> [Objectives]:
A) In the election report, at how many polling centers was voting suspended?
B) Please reproduce the passage of the election report starting at "The Bangladesh Nationalist" and ending at "nearly 44 million.".

Most voters preferred to stay at home fearing violence during the polling in 147 out of 300 constituencies in 59 districts. Candidates in other constituencies would be declared elected unopposed due to the boycott, officials said.
The Bangladesh Nationalist Party (BNP) led by former prime minister Khaleda Zia boycotted the polls after her arch-rival and Prime Minister Sheikh Hasina rejected the opposition's demand for a neutral caretaker regime for election oversight.
Deadly violence flared across the country despite tens of thousands of security personnel deployed to maintain law and order. Police said 16 people, mostly opposition cadres, and a security personnel were killed today after the overnight deaths of an election officer and two other persons. A total of 390 candidates, mostly from the Awami League and its ally Jatiya Party, contested from 147 seats where the number of voters was nearly 44 million.
Protesters hurled crude bombs at polling centres and stole ballot papers during the "one-sided" contest boycotted by the opposition. Voting was suspended at 160 centres due to torching of booths and snatching of ballot boxes and papers.
Opposition cadres set over 200 polling stations on fire. Hasina's Awami League was set for a sweeping victory in the polls as the outcome was never in doubt because of the boycott. The party expressed satisfaction at the turnout.
"The party which will win the election will form the government and run the country," top Awami League leader Tofail Ahmed said.
While BNP said the people have said no to the "one-sided" polls. "People have rejected the government by saying no to its expectation of clutching to power through the one-sided election," BNP acting secretary general Mirza Fakhrul Islam Alamgir said soon after polling ended.

> [Record excerpts]:
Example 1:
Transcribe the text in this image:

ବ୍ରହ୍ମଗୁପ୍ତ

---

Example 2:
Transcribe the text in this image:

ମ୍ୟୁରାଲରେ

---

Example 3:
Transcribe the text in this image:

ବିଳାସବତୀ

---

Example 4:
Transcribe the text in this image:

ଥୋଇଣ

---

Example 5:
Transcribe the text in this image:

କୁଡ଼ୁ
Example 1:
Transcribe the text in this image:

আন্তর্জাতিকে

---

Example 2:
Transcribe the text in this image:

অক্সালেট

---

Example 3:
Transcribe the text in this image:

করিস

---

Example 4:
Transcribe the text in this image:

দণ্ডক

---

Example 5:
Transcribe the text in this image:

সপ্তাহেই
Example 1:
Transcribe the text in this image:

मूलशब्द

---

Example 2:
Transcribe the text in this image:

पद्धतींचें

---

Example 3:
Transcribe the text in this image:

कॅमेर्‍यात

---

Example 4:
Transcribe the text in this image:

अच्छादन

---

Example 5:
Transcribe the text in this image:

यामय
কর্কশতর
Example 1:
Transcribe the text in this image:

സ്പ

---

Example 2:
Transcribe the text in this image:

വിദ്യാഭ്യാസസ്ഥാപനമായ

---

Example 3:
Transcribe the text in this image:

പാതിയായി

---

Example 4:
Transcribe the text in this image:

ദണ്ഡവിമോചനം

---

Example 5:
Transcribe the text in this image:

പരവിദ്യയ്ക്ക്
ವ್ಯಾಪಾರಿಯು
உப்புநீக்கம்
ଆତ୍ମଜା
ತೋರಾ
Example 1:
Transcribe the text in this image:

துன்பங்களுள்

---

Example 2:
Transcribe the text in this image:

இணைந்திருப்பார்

> [Solution list]:
A) 160

B)
The Bangladesh Nationalist Party (BNP) led by former prime minister Khaleda Zia boycotted the polls after her arch-rival and Prime Minister Sheikh Hasina rejected the opposition's demand for a neutral caretaker regime for election oversight.
Deadly violence flared across the country despite tens of thousands of security personnel deployed to maintain law and order. Police said 16 people, mostly opposition cadres, and a security personnel were killed today after the overnight deaths of an election officer and two other persons. A total of 390 candidates, mostly from the Awami League and its ally Jatiya Party, contested from 147 seats where the number of voters was nearly 44 million.